Dataset entries:
● ● ● ● ● ● ●
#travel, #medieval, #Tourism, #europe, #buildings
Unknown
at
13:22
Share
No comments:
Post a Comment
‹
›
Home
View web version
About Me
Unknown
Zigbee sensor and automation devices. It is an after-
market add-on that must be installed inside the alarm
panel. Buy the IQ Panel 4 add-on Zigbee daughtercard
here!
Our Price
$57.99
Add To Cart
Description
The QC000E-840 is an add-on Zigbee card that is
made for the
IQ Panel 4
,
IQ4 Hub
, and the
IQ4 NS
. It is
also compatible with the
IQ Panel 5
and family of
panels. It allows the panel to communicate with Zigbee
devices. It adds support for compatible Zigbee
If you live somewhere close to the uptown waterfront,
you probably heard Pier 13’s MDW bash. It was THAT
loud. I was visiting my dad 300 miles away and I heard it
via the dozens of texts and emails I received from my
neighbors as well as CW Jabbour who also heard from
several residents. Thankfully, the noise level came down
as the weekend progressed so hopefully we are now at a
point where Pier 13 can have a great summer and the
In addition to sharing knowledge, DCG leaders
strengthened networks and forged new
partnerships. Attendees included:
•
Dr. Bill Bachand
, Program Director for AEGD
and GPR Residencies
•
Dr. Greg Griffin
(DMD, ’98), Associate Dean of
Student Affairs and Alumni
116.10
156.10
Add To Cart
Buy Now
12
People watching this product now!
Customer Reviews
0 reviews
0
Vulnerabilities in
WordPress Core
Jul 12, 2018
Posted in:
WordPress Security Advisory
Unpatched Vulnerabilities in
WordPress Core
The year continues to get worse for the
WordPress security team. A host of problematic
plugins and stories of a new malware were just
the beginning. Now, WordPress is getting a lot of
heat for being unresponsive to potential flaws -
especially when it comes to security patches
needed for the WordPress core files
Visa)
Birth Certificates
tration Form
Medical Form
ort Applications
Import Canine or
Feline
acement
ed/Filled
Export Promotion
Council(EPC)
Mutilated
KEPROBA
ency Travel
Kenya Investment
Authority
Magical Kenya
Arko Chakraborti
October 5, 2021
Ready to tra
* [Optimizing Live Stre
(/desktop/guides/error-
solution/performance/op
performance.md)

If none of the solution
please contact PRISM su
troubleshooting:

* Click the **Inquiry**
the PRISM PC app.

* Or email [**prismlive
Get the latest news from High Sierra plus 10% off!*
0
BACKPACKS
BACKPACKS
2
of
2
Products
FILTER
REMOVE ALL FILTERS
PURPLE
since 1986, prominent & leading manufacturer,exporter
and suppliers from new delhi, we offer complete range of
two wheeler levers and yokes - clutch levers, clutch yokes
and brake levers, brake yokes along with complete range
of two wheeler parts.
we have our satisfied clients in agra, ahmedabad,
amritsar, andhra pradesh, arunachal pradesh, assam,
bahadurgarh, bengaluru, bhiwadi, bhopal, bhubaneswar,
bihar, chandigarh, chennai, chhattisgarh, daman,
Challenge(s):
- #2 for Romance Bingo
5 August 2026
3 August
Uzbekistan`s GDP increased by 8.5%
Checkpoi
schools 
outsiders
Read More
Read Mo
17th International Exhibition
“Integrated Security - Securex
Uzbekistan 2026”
● ● ● ● ● ● ●
Write out every line above as a JSON list of strings, one string per line, leaving out blank lines.

[
  "#travel, #medieval, #Tourism, #europe, #buildings",
  "Unknown",
  "at",
  "13:22",
  "Share",
  "No comments:",
  "Post a Comment",
  "‹",
  "›",
  "Home",
  "View web version",
  "About Me",
  "Unknown",
  "Zigbee sensor and automation devices. It is an after-",
  "market add-on that must be installed inside the alarm",
  "panel. Buy the IQ Panel 4 add-on Zigbee daughtercard",
  "here!",
  "Our Price",
  "$57.99",
  "Add To Cart",
  "Description",
  "The QC000E-840 is an add-on Zigbee card that is",
  "made for the",
  "IQ Panel 4",
  ",",
  "IQ4 Hub",
  ", and the",
  "IQ4 NS",
  ". It is",
  "also compatible with the",
  "IQ Panel 5",
  "and family of",
  "panels. It allows the panel to communicate with Zigbee",
  "devices. It adds support for compatible Zigbee",
  "If you live somewhere close to the uptown waterfront,",
  "you probably heard Pier 13’s MDW bash. It was THAT",
  "loud. I was visiting my dad 300 miles away and I heard it",
  "via the dozens of texts and emails I received from my",
  "neighbors as well as CW Jabbour who also heard from",
  "several residents. Thankfully, the noise level came down",
  "as the weekend progressed so hopefully we are now at a",
  "point where Pier 13 can have a great summer and the",
  "In addition to sharing knowledge, DCG leaders",
  "strengthened networks and forged new",
  "partnerships. Attendees included:",
  "•",
  "Dr. Bill Bachand",
  ", Program Director for AEGD",
  "and GPR Residencies",
  "•",
  "Dr. Greg Griffin",
  "(DMD, ’98), Associate Dean of",
  "Student Affairs and Alumni",
  "116.10",
  "156.10",
  "Add To Cart",
  "Buy Now",
  "12",
  "People watching this product now!",
  "Customer Reviews",
  "0 reviews",
  "0",
  "Vulnerabilities in",
  "WordPress Core",
  "Jul 12, 2018",
  "Posted in:",
  "WordPress Security Advisory",
  "Unpatched Vulnerabilities in",
  "WordPress Core",
  "The year continues to get worse for the",
  "WordPress security team. A host of problematic",
  "plugins and stories of a new malware were just",
  "the beginning. Now, WordPress is getting a lot of",
  "heat for being unresponsive to potential flaws -",
  "especially when it comes to security patches",
  "needed for the WordPress core files",
  "Visa)",
  "Birth Certificates",
  "tration Form",
  "Medical Form",
  "ort Applications",
  "Import Canine or",
  "Feline",
  "acement",
  "ed/Filled",
  "Export Promotion",
  "Council(EPC)",
  "Mutilated",
  "KEPROBA",
  "ency Travel",
  "Kenya Investment",
  "Authority",
  "Magical Kenya",
  "Arko Chakraborti",
  "October 5, 2021",
  "Ready to tra",
  "* [Optimizing Live Stre",
  "(/desktop/guides/error-",
  "solution/performance/op",
  "performance.md)",
  "If none of the solution",
  "please contact PRISM su",
  "troubleshooting:",
  "* Click the **Inquiry**",
  "the PRISM PC app.",
  "* Or email [**prismlive",
  "Get the latest news from High Sierra plus 10% off!*",
  "0",
  "BACKPACKS",
  "BACKPACKS",
  "2",
  "of",
  "2",
  "Products",
  "FILTER",
  "REMOVE ALL FILTERS",
  "PURPLE",
  "since 1986, prominent & leading manufacturer,exporter",
  "and suppliers from new delhi, we offer complete range of",
  "two wheeler levers and yokes - clutch levers, clutch yokes",
  "and brake levers, brake yokes along with complete range",
  "of two wheeler parts.",
  "we have our satisfied clients in agra, ahmedabad,",
  "amritsar, andhra pradesh, arunachal pradesh, assam,",
  "bahadurgarh, bengaluru, bhiwadi, bhopal, bhubaneswar,",
  "bihar, chandigarh, chennai, chhattisgarh, daman,",
  "Challenge(s):",
  "- #2 for Romance Bingo",
  "5 August 2026",
  "3 August",
  "Uzbekistan`s GDP increased by 8.5%",
  "Checkpoi",
  "schools ",
  "outsiders",
  "Read More",
  "Read Mo",
  "17th International Exhibition",
  "“Integrated Security - Securex",
  "Uzbekistan 2026”"
]